* _Your task_
Leave out the pictures and copy each record below exactly.

* _Task data_
Start of Block
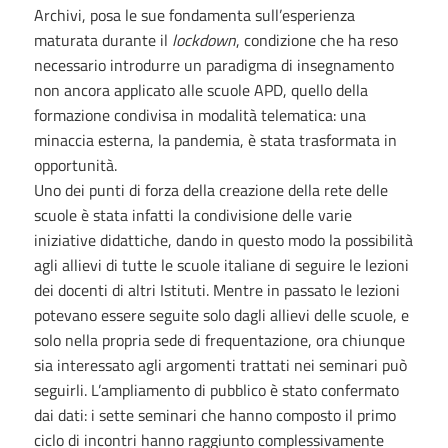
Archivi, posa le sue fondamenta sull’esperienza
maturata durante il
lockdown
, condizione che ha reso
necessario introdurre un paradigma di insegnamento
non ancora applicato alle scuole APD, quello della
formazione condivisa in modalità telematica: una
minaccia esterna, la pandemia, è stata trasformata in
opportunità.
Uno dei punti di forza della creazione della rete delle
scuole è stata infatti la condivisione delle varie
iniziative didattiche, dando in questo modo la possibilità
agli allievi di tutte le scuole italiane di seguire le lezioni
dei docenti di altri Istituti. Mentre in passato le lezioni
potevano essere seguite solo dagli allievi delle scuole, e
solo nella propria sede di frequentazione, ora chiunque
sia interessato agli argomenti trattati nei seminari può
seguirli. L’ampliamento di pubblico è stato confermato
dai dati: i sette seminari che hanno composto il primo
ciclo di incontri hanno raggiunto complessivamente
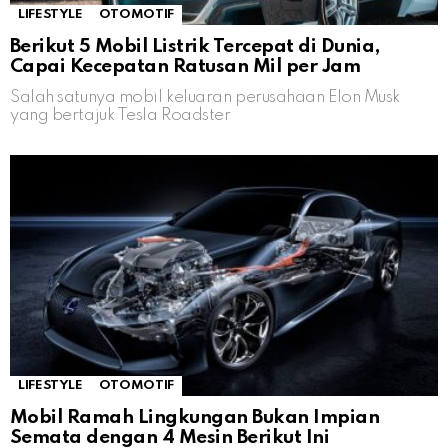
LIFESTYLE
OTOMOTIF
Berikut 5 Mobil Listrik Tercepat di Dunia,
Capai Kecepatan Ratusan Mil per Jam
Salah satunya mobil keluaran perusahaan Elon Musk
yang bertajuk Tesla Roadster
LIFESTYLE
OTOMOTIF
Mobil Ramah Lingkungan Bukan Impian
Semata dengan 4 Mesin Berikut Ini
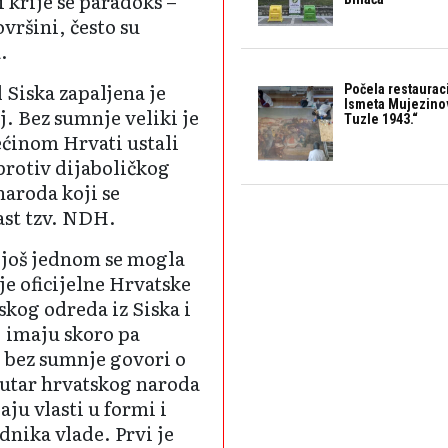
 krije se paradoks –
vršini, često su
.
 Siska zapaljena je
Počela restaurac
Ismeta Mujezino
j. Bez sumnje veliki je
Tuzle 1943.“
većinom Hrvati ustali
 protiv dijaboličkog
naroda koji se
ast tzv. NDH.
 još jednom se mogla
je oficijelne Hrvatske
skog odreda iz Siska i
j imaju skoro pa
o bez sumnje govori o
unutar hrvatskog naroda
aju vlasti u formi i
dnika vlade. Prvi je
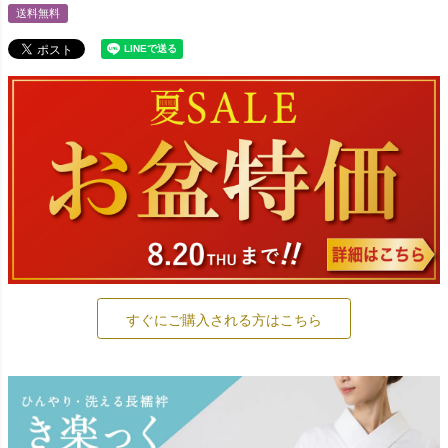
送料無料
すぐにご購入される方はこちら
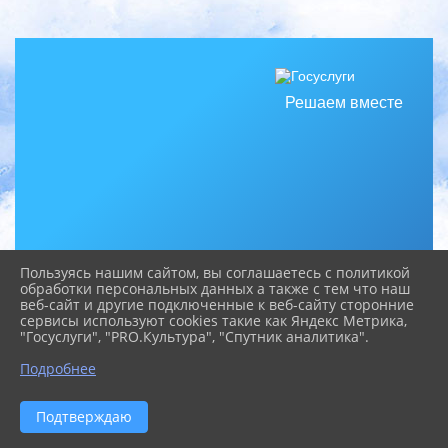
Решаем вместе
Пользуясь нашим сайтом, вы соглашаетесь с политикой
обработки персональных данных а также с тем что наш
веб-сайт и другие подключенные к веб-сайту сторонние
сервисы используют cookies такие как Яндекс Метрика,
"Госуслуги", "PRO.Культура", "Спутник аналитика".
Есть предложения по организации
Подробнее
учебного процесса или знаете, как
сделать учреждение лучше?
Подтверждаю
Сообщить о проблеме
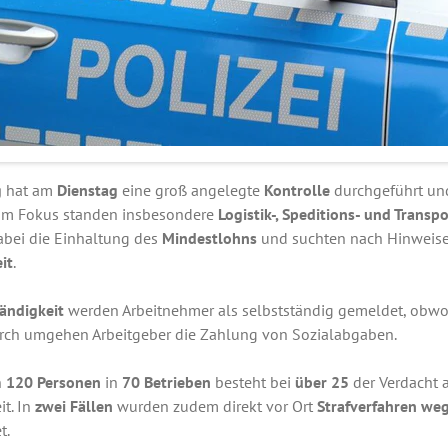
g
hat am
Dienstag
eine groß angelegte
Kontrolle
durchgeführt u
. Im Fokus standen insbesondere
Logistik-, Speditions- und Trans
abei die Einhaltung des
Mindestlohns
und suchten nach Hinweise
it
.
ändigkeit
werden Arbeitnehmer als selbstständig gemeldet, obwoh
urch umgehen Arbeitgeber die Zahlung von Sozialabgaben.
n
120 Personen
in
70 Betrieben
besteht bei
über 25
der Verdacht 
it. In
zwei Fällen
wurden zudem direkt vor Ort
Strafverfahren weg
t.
End of Block
* _Task output_
Archivi, posa le sue fondamenta sull’esperienza
maturata durante il
lockdown
, condizione che ha reso
necessario introdurre un paradigma di insegnamento
non ancora applicato alle scuole APD, quello della
formazione condivisa in modalità telematica: una
minaccia esterna, la pandemia, è stata trasformata in
opportunità.
Uno dei punti di forza della creazione della rete delle
scuole è stata infatti la condivisione delle varie
iniziative didattiche, dando in questo modo la possibilità
agli allievi di tutte le scuole italiane di seguire le lezioni
dei docenti di altri Istituti. Mentre in passato le lezioni
potevano essere seguite solo dagli allievi delle scuole, e
solo nella propria sede di frequentazione, ora chiunque
sia interessato agli argomenti trattati nei seminari può
seguirli. L’ampliamento di pubblico è stato confermato
dai dati: i sette seminari che hanno composto il primo
ciclo di incontri hanno raggiunto complessivamente
LIFESTYLE
OTOMOTIF
Berikut 5 Mobil Listrik Tercepat di Dunia,
Capai Kecepatan Ratusan Mil per Jam
Salah satunya mobil keluaran perusahaan Elon Musk
yang bertajuk Tesla Roadster
LIFESTYLE
OTOMOTIF
Mobil Ramah Lingkungan Bukan Impian
Semata dengan 4 Mesin Berikut Ini
 krije se paradoks –
vršini, često su
.
 Siska zapaljena je
Počela restaurac
Ismeta Mujezino
j. Bez sumnje veliki je
Tuzle 1943.“
većinom Hrvati ustali
 protiv dijaboličkog
naroda koji se
ast tzv. NDH.
 još jednom se mogla
je oficijelne Hrvatske
skog odreda iz Siska i
j imaju skoro pa
o bez sumnje govori o
unutar hrvatskog naroda
aju vlasti u formi i
dnika vlade. Prvi je
送料無料
すぐにご購入される方はこちら
Решаем вместе
Пользуясь нашим сайтом, вы соглашаетесь с политикой
обработки персональных данных а также с тем что наш
веб-сайт и другие подключенные к веб-сайту сторонние
сервисы используют cookies такие как Яндекс Метрика,
"Госуслуги", "PRO.Культура", "Спутник аналитика".
Есть предложения по организации
Подробнее
учебного процесса или знаете, как
сделать учреждение лучше?
Подтверждаю
Сообщить о проблеме
g
hat am
Dienstag
eine groß angelegte
Kontrolle
durchgeführt u
. Im Fokus standen insbesondere
Logistik-, Speditions- und Trans
abei die Einhaltung des
Mindestlohns
und suchten nach Hinweise
it
.
ändigkeit
werden Arbeitnehmer als selbstständig gemeldet, obwoh
urch umgehen Arbeitgeber die Zahlung von Sozialabgaben.
n
120 Personen
in
70 Betrieben
besteht bei
über 25
der Verdacht 
it. In
zwei Fällen
wurden zudem direkt vor Ort
Strafverfahren weg
t.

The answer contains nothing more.